If the service is proxyable, but you can’t find a proxy-aware-procedure server or proxy-aware clients for your platform, you can always do the work yourself. In many cases, you can simply use the dynamic libraries to wrap existing binaries.

If you can’t use dynamic libraries, modifying a normal TCP client program to use SOCKS is relatively trivial. As long as the SOCKS libraries are available for the platform you’re interested in, it’s usually a matter of changing a few library calls and recompiling. You do have to have the source for the client.

Writing your own proxy-aware-procedure server is considerably more difficult because it means writing the server from scratch.

If you need to use a service that’s inherently insecure, proxying can’t do much for you. You’re going to need to set up a victim machine, as described in Chapter 10, and let people run the service there. This may be difficult if you’re using a dual-homed nonrouting host to make a firewall where all connections must be proxied; the victim machine is going to need to be on the Internet side of the dual-homed host.

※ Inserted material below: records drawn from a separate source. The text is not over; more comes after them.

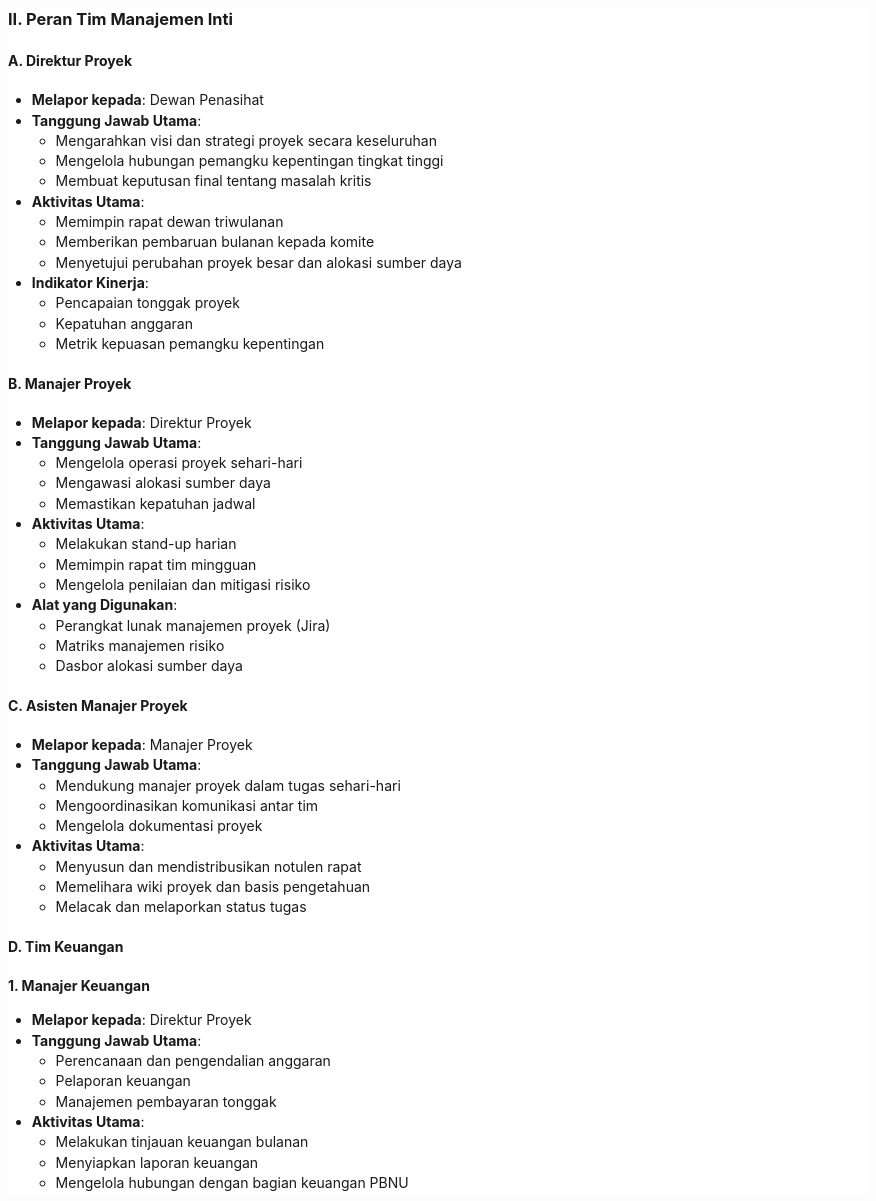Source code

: ### II. Peran Tim Manajemen Inti

#### A. Direktur Proyek

* **Melapor kepada**: Dewan Penasihat
* **Tanggung Jawab Utama**:
  * Mengarahkan visi dan strategi proyek secara keseluruhan
  * Mengelola hubungan pemangku kepentingan tingkat tinggi
  * Membuat keputusan final tentang masalah kritis
* **Aktivitas Utama**:
  * Memimpin rapat dewan triwulanan
  * Memberikan pembaruan bulanan kepada komite
  * Menyetujui perubahan proyek besar dan alokasi sumber daya
* **Indikator Kinerja**:
  * Pencapaian tonggak proyek
  * Kepatuhan anggaran
  * Metrik kepuasan pemangku kepentingan

#### B. Manajer Proyek

* **Melapor kepada**: Direktur Proyek
* **Tanggung Jawab Utama**:
  * Mengelola operasi proyek sehari-hari
  * Mengawasi alokasi sumber daya
  * Memastikan kepatuhan jadwal
* **Aktivitas Utama**:
  * Melakukan stand-up harian
  * Memimpin rapat tim mingguan
  * Mengelola penilaian dan mitigasi risiko
* **Alat yang Digunakan**:
  * Perangkat lunak manajemen proyek (Jira)
  * Matriks manajemen risiko
  * Dasbor alokasi sumber daya

#### C. Asisten Manajer Proyek

* **Melapor kepada**: Manajer Proyek
* **Tanggung Jawab Utama**:
  * Mendukung manajer proyek dalam tugas sehari-hari
  * Mengoordinasikan komunikasi antar tim
  * Mengelola dokumentasi proyek
* **Aktivitas Utama**:
  * Menyusun dan mendistribusikan notulen rapat
  * Memelihara wiki proyek dan basis pengetahuan
  * Melacak dan melaporkan status tugas

#### D. Tim Keuangan

**1. Manajer Keuangan**

* **Melapor kepada**: Direktur Proyek
* **Tanggung Jawab Utama**:
  * Perencanaan dan pengendalian anggaran
  * Pelaporan keuangan
  * Manajemen pembayaran tonggak
* **Aktivitas Utama**:
  * Melakukan tinjauan keuangan bulanan
  * Menyiapkan laporan keuangan
  * Mengelola hubungan dengan bagian keuangan PBNU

Using an intelligent application-level server that filters out insecure commands may help but requires extreme caution in implementing the server and may make important parts of the service nonfunctional.

There are some services that just don’t have room for modifying user procedures (for example ping and traceroute). Fortunately, services that don’t allow the user to pass any data to the server tend to be small, stupid, and safe. You may be able to safely provide them on a bastion host, letting users log in to a bastion host but giving them a shell that allows them to run only the unproxyable services you want to support. If you have a web server on a bastion host, a web frontend for these services may be easier and more controllable than allowing users to log in.